A chill moved across her skin at that.
“When your father opened his drawer during the winter you turned seven,” he continued, “and found silver coins he did not remember earning.”
Lyssena’s breath caught.
That winter had been bitterly cold, the kind that crept beneath doors and through cracks in the walls, settling into bones and refusing to leave. She remembered the way her father’s voice had filled the house one evening, calling her mother to the bedroom.
Coins. Several of them.
Small, dull silver pieces resting at the back of his wooden drawer, beneath folded cloth, where no one had placed them.
She remembered standing in the doorway, small and barefoot, watching her father turn the coins over and over in his rough hands, frowning as though trying to recall a memory that would not come. He had insisted he would never forget earning silver, not when money was so scarce.
But that week, they had eaten warm bread every night.
Her mother had bought thicker wool for lining their cloaks. Lyssena had been given a pale blue ribbon, which she had worn in her hair until it frayed.
She had thought it a miracle. She had thought perhaps the gods had finally answered.
“I placed them there,” Erevos said simply.
Her stomach twisted.
“There were other times,” he continued, “When your grains were eaten before harvest. When your flowers were trampled.”
Lyssena’s lips parted slightly. She remembered that, too.
The small patch of land behind their house had been her mother’s pride—rows of modest vegetables, delicate flowers lining the fence—and there had been seasons when animals broke through.
Chickens from neighboring yards scratching through their grains.
Pigs nosing beneath the fence and crushing blossoms beneath blunt hooves.
And yet . . .
There had been evenings when her father would return home carrying meat.
Not the thin broth they were used to, but proper meat. Roasted chicken, crisped at the edges, the skin blistered and fragrant. Pork slow-cooked with herbs, the scent filled the entire house and made Lyssena dizzy with hunger before she even sat down.

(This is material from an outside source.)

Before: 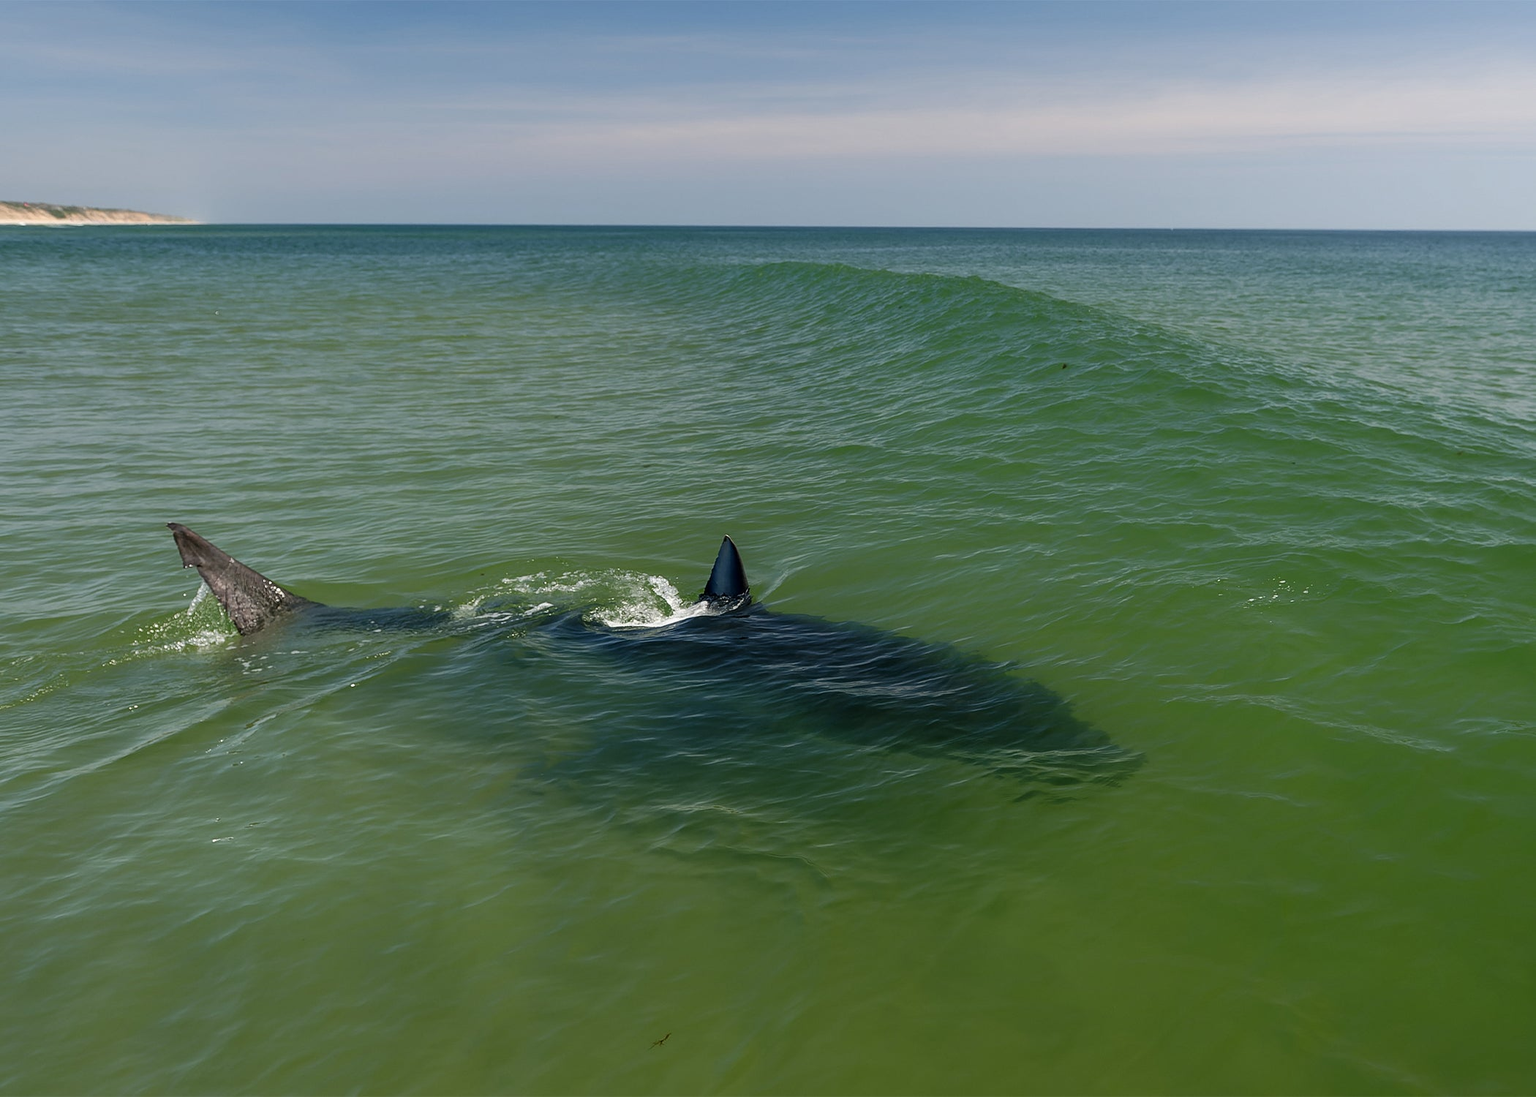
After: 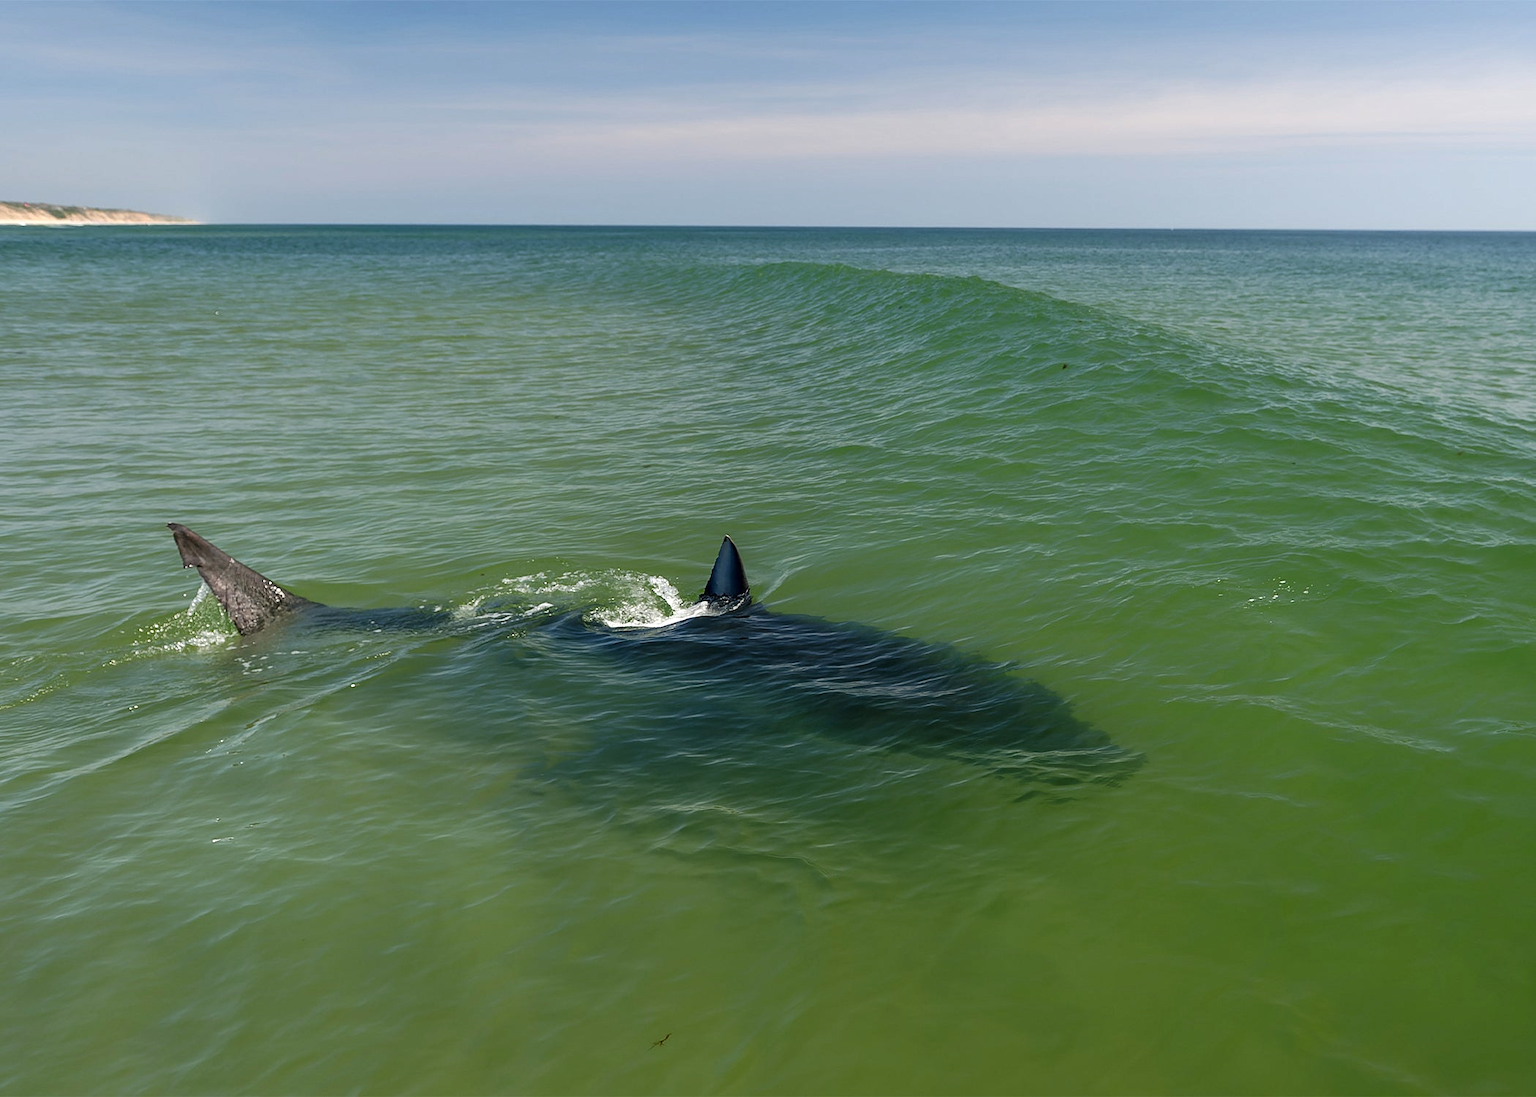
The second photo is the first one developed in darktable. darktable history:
exposure: exposure 0.295 EV, compensate highlight preservation false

She remembered how her mother would murmur that it was fortunate, so fortunate, that one of the neighbor’s animals had fallen ill, that it would have gone to waste otherwise.
Lyssena had eaten with sticky fingers and shining eyes.

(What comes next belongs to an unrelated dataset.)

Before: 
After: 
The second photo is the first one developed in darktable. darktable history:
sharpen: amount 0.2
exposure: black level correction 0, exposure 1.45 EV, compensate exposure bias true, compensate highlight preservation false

“I killed them,” Erevos said, his words were not boastful or cruel. Simply factual. “Every chicken that devoured what you planted. Every pig that uprooted what you tended.”
Her breath came slower now.
“You were fond of the yellow flowers by the fence,” he added. “You cried when they were crushed.”
She had, and she had forgotten that. But now she could see herself kneeling in the dirt, small fingers trying to press broken stems back into the soil, her vision blurred with tears while her mother told her that some things did not grow back once ruined.
A strange warmth began to spread through her chest, confusing and overwhelming. All those moments she had believed to be chance. All those tiny mercies.
“You . . . did that for me?” she whispered.
“For you,” he answered.
Not for her family, for her. And he never asked for a single prayer or a gift.
Lyssena’s anger, which had burned so fiercely only moments before, began to soften, melting into something tender and aching and impossibly intimate.
He had watched her delight in honey.
He had noticed her tears over flowers.
He had known the rhythm of her household well enough to slip coins into a drawer without being seen.
He had been there.
Through winters and harvests and small birthdays and disappointments.
Always there.
“You were . . . kind,” she said at last, the words trembling as they left her mouth.
She did not know whether she meant to accuse him or thank him. What kind of being memorized the things that made her smile? What kind of being killed for her flowers?
And yet . . . What kind of being did all that and never asked for anything in return?
Lyssena lowered herself back into her chair without breaking eye contact, her pulse no longer racing in fear but in something softer.
“You were taking care of me,” she murmured.
And for the first time since the conversation began, her voice held no edge at all.